I recall an early attempt where my team lead strongly believed we would increase our chances of obtaining a contract award by positioning ourselves as the lowest bidder. At the time, I didn’t voice my reluctance about that believing that team member to be well experienced in such matters. In retrospect, the low-cost approach was not the defining factor in contract selection. Nor would I want it to be now regardless of which side I occupy at an evaluation proposal reviewers’ table.
What changed for me since I erroneously succumbed to the notion that low-cost evaluation services equal winning contracts, is a continual attempt to align my service offerings to prospective client needs. This requires being certain that my core services —not necessarily different from other evaluators’— are presented along with features to enhance a prospective client’s desire to seek my services. A greater perception of value is the “value added” to an ordinary services offer. Value-added services are not cheap, low-cost menu items, but extraordinary services to support clients’ business-related reasons for entering into a contract. Among those are activities that save time, provide peace of mind, and increase efficiencies. Developing an evaluation proposal budget with this in mind ties one’s technical knowledge with business savvy. It contributes to the client-evaluator satisfaction of having a proposal that’s fair to both parties.

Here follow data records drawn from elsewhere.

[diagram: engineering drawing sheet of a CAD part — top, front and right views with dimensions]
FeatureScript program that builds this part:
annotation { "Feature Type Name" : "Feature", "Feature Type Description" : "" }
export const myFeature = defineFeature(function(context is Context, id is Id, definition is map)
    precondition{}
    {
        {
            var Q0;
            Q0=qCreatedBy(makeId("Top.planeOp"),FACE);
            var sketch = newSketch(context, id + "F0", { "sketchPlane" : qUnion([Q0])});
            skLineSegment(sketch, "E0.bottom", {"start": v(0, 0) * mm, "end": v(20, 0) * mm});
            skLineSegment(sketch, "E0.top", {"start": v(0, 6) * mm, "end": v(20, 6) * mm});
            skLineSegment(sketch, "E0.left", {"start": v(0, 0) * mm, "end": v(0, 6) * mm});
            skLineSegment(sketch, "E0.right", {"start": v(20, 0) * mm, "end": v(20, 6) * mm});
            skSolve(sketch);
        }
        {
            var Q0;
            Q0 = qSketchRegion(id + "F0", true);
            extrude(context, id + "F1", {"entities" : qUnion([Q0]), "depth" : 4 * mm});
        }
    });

- Think of what you are willing to do if presented with certain work conditions e.g., access to decision makers, ready access to evaluation project stakeholders or data, staff availability to negotiate evaluation plans, acceptable distance to evaluation sites, reasonable number of drafts required before finalizing a data presentation. Note: These are things that, if provided, are likely to prevent or reduce scope creep.
- Create an outline of your core services i.e., what are the technical skills you can demonstrate and enjoy using while concurrently serving a prospective client’s evaluation needs?
- Create a list of your “value-added” services i.e. what, additional to your core list of evaluation services, would delight your clients? (Think: what would make your prospective clients’ work lives easier?)
- Quantify, in time and monetary terms, the cost of your core and value added services.
- Think of ways to bundle your services so when opportunities exist, you are prepared to describe them to prospective clients.
- Value-added services may be intangibles, too! Don’t undermine your interpersonal skills and relationship-building abilities.